Eli Roth’s 'Aftershock' Gets a Blood-Soaked First Trailer

Eli Roth in Aftershock

Who’s ready for an Eli Roth-sized dose of carnage? Well, you better be because based on this first trailer for Aftershock, the movie is going to be light on plot and character development, but absolutely drenched in gore.

The Nicolás López-directed film stars Roth as Gringo, a recently divorced American tourist who buddies up with two Chilean guys so they can show him the way to the best local ladies. They manage to track down a trio of potentials – a Russian model, a hardcore party girl and her über responsible sister – and the gang ventures out to Valparaíso for a big night out. However, their clubbing fun is interrupted by a devastating earthquake. Gold stars to everyone who manages to make it through the initial hit, but, it turns out, the post-quake looters, escaped convicts and aftershocks are just as threatening - if not more so.

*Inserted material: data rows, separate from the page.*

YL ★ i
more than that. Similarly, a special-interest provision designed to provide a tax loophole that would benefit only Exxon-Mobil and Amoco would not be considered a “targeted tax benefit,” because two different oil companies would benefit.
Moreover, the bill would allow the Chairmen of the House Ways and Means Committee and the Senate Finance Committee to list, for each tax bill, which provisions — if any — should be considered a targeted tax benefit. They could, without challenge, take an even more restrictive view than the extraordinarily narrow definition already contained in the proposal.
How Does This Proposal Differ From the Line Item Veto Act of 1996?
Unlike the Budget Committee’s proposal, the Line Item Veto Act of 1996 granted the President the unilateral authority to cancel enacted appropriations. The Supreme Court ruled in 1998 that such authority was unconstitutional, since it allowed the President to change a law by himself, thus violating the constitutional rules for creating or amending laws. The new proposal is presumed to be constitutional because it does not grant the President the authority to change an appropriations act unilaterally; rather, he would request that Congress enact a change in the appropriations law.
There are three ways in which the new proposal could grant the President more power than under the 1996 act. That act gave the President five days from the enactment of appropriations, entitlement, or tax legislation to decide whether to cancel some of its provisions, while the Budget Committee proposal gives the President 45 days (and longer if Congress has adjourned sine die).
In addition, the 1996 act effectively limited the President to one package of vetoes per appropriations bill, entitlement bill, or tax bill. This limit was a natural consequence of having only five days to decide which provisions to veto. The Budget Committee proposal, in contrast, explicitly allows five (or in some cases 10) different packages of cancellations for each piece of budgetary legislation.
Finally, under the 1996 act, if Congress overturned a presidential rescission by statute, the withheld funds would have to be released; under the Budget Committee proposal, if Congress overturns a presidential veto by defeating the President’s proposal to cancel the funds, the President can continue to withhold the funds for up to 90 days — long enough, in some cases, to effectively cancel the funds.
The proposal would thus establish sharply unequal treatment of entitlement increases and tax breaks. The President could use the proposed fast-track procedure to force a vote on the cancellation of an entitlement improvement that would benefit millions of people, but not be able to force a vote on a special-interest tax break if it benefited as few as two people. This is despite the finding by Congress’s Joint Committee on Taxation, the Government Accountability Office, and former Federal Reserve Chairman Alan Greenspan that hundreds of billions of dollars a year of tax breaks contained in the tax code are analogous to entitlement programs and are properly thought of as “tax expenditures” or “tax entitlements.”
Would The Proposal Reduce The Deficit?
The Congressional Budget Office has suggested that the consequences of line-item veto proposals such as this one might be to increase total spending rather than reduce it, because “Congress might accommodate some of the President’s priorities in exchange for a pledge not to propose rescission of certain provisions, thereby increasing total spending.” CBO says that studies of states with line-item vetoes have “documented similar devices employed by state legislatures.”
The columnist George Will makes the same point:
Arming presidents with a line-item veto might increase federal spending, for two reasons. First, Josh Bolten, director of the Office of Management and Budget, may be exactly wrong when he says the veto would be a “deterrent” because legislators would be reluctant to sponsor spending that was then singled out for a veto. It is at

The film’s core concept is oozing with potential, so ever since the final product debuted at the Toronto International Film Festival to relatively solid reviews, anticipation has been sky-high. But, unfortunately, hopes are fading fast as more and more subpar promotional material hits the Web. First came this clip from the film’s epic club-set earthquake sequence and it doesn’t look real in the least. In fact, you can practically picture the DP standing on set, physically shaking the camera to get the quake effect. Next up was an unimpressive poster. It’s a movie with earthquake devastation and carnage at the core, but the two images used aren’t striking and don’t even fit together well, resulting in a disjointed final design.

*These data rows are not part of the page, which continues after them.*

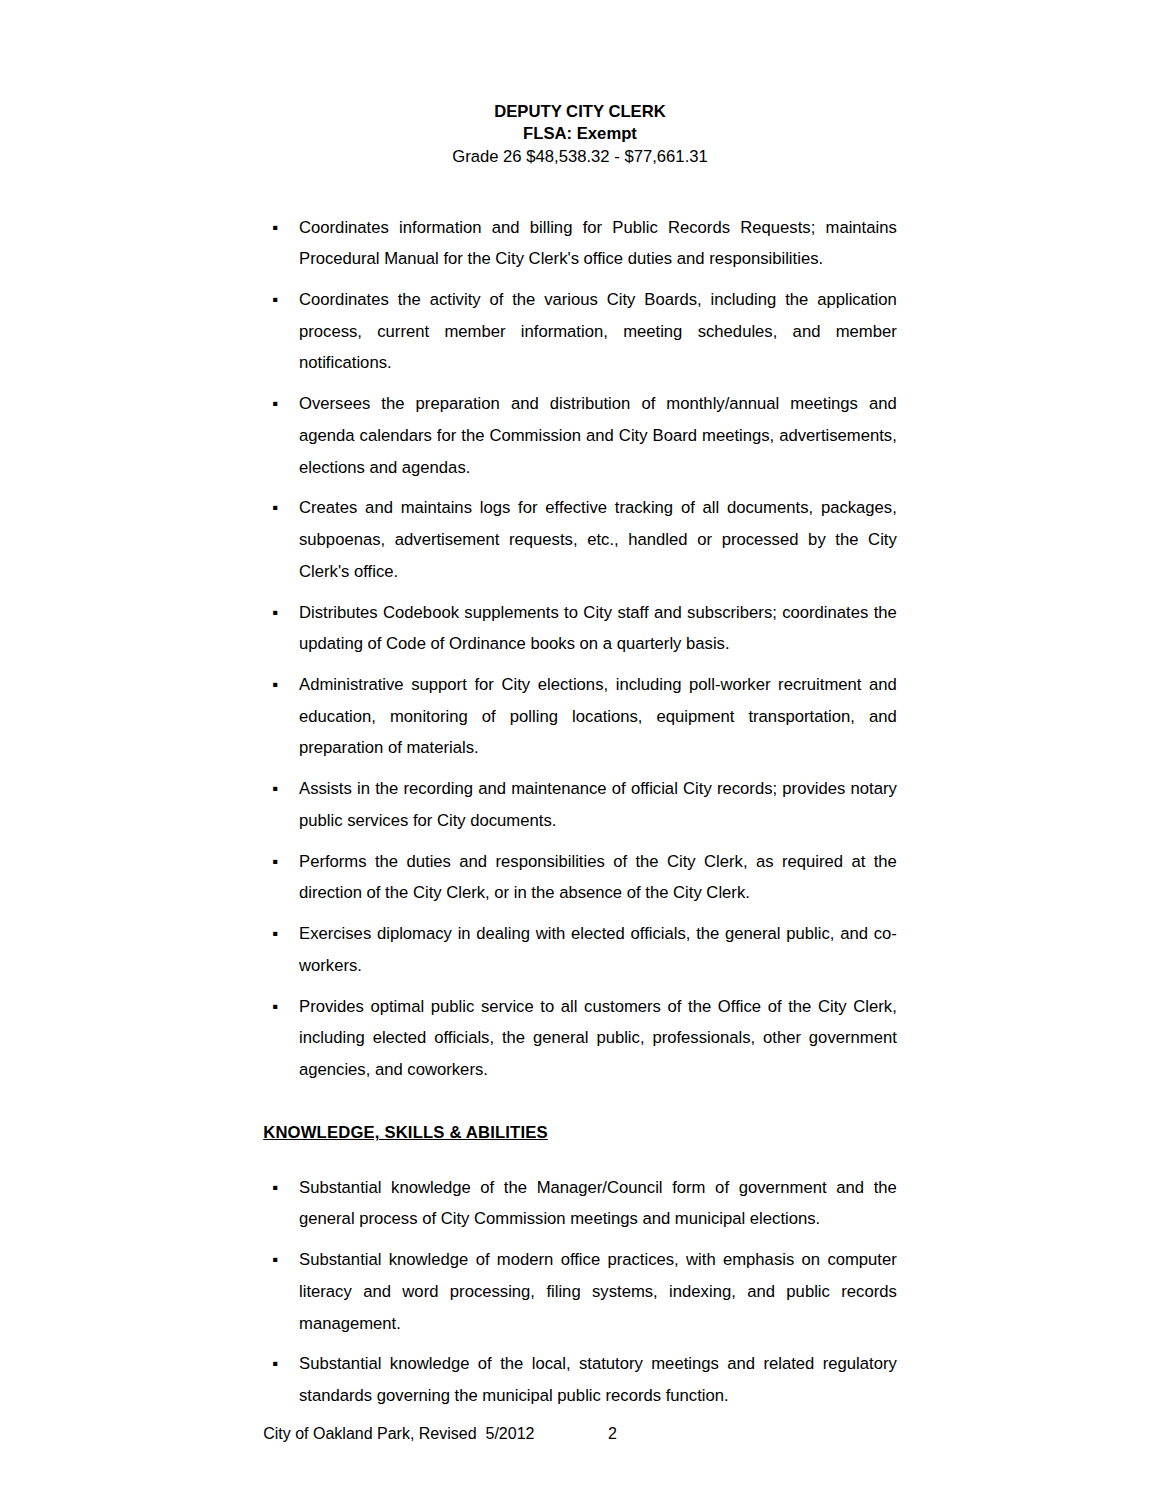DEPUTY CITY CLERK
FLSA: Exempt
Grade 26 $48,538.32 - $77,661.31
Coordinates information and billing for Public Records Requests; maintains Procedural Manual for the City Clerk's office duties and responsibilities.
Coordinates the activity of the various City Boards, including the application process, current member information, meeting schedules, and member notifications.
Oversees the preparation and distribution of monthly/annual meetings and agenda calendars for the Commission and City Board meetings, advertisements, elections and agendas.
Creates and maintains logs for effective tracking of all documents, packages, subpoenas, advertisement requests, etc., handled or processed by the City Clerk's office.
Distributes Codebook supplements to City staff and subscribers; coordinates the updating of Code of Ordinance books on a quarterly basis.
Administrative support for City elections, including poll-worker recruitment and education, monitoring of polling locations, equipment transportation, and preparation of materials.
Assists in the recording and maintenance of official City records; provides notary public services for City documents.
Performs the duties and responsibilities of the City Clerk, as required at the direction of the City Clerk, or in the absence of the City Clerk.
Exercises diplomacy in dealing with elected officials, the general public, and co-workers.
Provides optimal public service to all customers of the Office of the City Clerk, including elected officials, the general public, professionals, other government agencies, and coworkers.
KNOWLEDGE, SKILLS & ABILITIES
Substantial knowledge of the Manager/Council form of government and the general process of City Commission meetings and municipal elections.
Substantial knowledge of modern office practices, with emphasis on computer literacy and word processing, filing systems, indexing, and public records management.
Substantial knowledge of the local, statutory meetings and related regulatory standards governing the municipal public records function.
City of Oakland Park, Revised 5/2012 2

As for this new trailer: First off, when you’ve only got one minute and 40 seconds to work with, you don’t waste it on tacky dialogue like, “Every girl I meet, I have to download some new app.” What does that even mean? The sequence showing the guys having a good time in Chile works well enough, but it would be nice to isolate the main characters so we can have a better sense of who’s who, once everything comes crashing down. And as for the material that follows, without the text explaining, “The only thing more terrifying than mother nature is human nature,” it would be close to impossible to figure out exactly what we’re supposed to take from the post-quake portion of the film.

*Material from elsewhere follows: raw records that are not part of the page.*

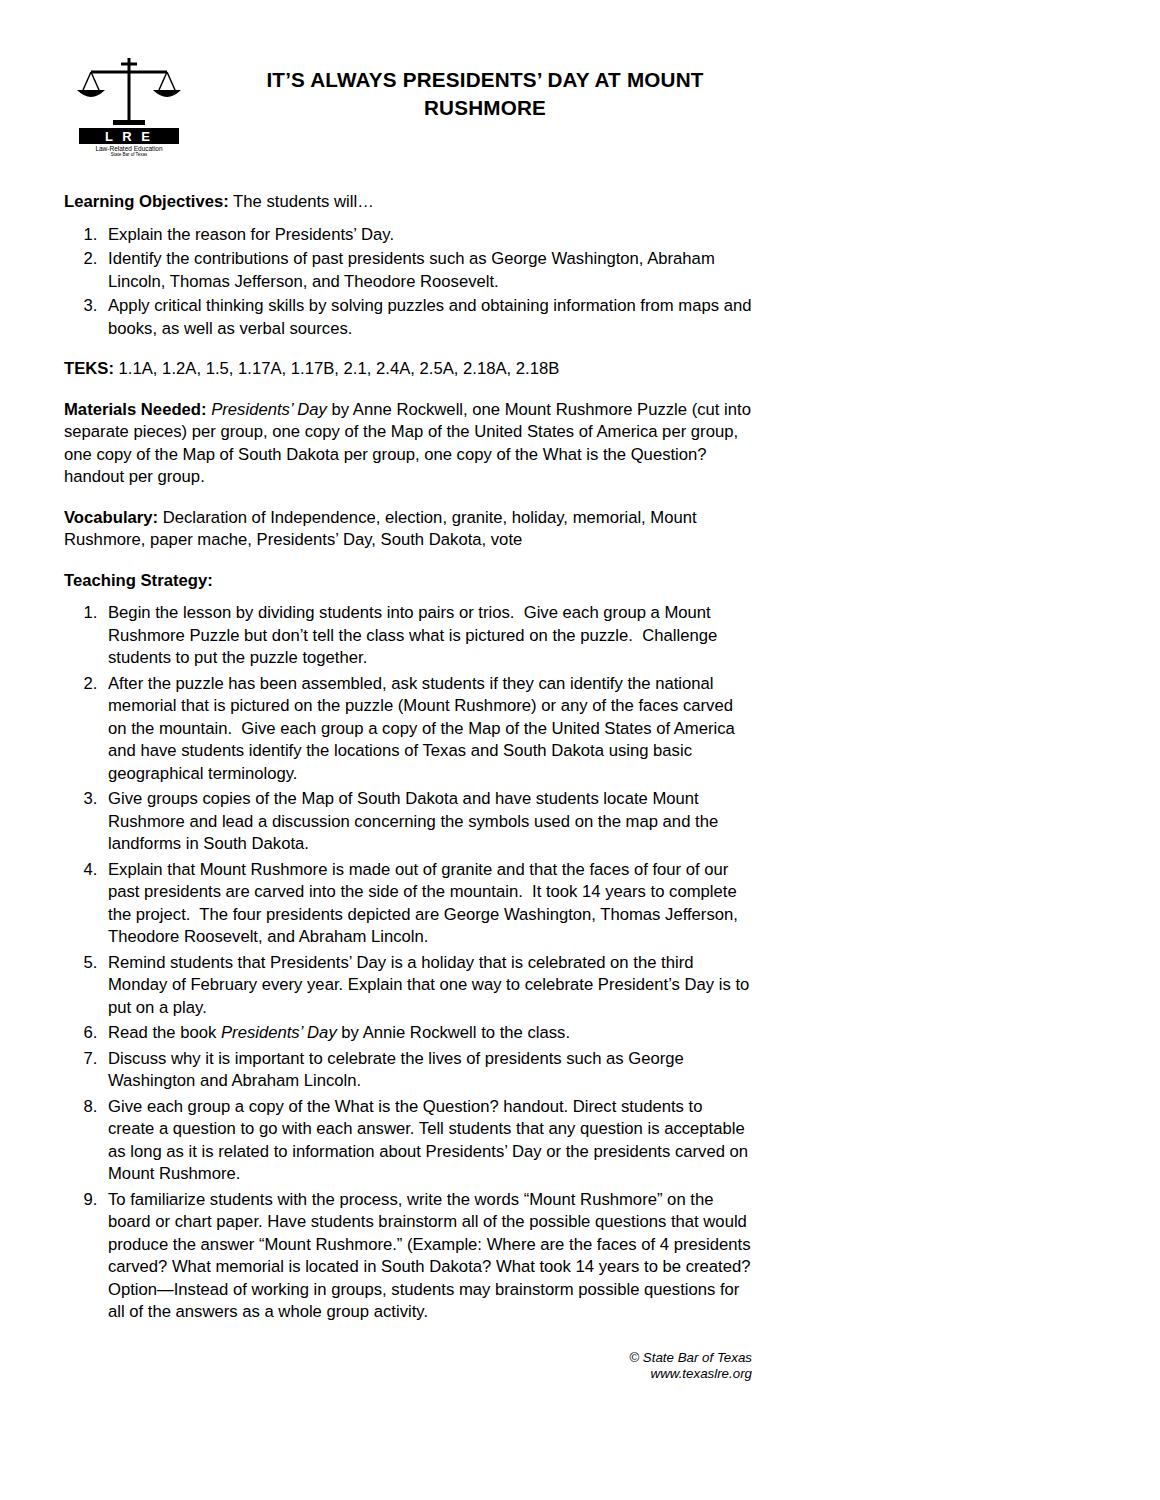L R E Law-Related Education State Bar of Texas
IT’S ALWAYS PRESIDENTS’ DAY AT MOUNT RUSHMORE
Learning Objectives: The students will…
Explain the reason for Presidents’ Day.
Identify the contributions of past presidents such as George Washington, Abraham Lincoln, Thomas Jefferson, and Theodore Roosevelt.
Apply critical thinking skills by solving puzzles and obtaining information from maps and books, as well as verbal sources.
TEKS: 1.1A, 1.2A, 1.5, 1.17A, 1.17B, 2.1, 2.4A, 2.5A, 2.18A, 2.18B
Materials Needed: Presidents’ Day by Anne Rockwell, one Mount Rushmore Puzzle (cut into separate pieces) per group, one copy of the Map of the United States of America per group, one copy of the Map of South Dakota per group, one copy of the What is the Question? handout per group.
Vocabulary: Declaration of Independence, election, granite, holiday, memorial, Mount Rushmore, paper mache, Presidents’ Day, South Dakota, vote
Teaching Strategy:
Begin the lesson by dividing students into pairs or trios. Give each group a Mount Rushmore Puzzle but don’t tell the class what is pictured on the puzzle. Challenge students to put the puzzle together.
After the puzzle has been assembled, ask students if they can identify the national memorial that is pictured on the puzzle (Mount Rushmore) or any of the faces carved on the mountain. Give each group a copy of the Map of the United States of America and have students identify the locations of Texas and South Dakota using basic geographical terminology.
Give groups copies of the Map of South Dakota and have students locate Mount Rushmore and lead a discussion concerning the symbols used on the map and the landforms in South Dakota.
Explain that Mount Rushmore is made out of granite and that the faces of four of our past presidents are carved into the side of the mountain. It took 14 years to complete the project. The four presidents depicted are George Washington, Thomas Jefferson, Theodore Roosevelt, and Abraham Lincoln.
Remind students that Presidents’ Day is a holiday that is celebrated on the third Monday of February every year. Explain that one way to celebrate President’s Day is to put on a play.
Read the book Presidents’ Day by Annie Rockwell to the class.
Discuss why it is important to celebrate the lives of presidents such as George Washington and Abraham Lincoln.
Give each group a copy of the What is the Question? handout. Direct students to create a question to go with each answer. Tell students that any question is acceptable as long as it is related to information about Presidents’ Day or the presidents carved on Mount Rushmore.
To familiarize students with the process, write the words “Mount Rushmore” on the board or chart paper. Have students brainstorm all of the possible questions that would produce the answer “Mount Rushmore.” (Example: Where are the faces of 4 presidents carved? What memorial is located in South Dakota? What took 14 years to be created?
Option—Instead of working in groups, students may brainstorm possible questions for all of the answers as a whole group activity.
© State Bar of Texas
www.texaslre.org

With a trailer that makes Aftershock look straight-to-DVD quality, I’ll have to hold tight to those positive reviews to keep myself on board until the film gets its theatrical release next year.

And is it just me, or is it the slightest bit insensitive to base a gore-fest on an earthquake that claimed hundreds of lives and robbed 9% of the local population of their homes just two years ago? Hey, I'm all for some campy blood and guts, but I do have a heart.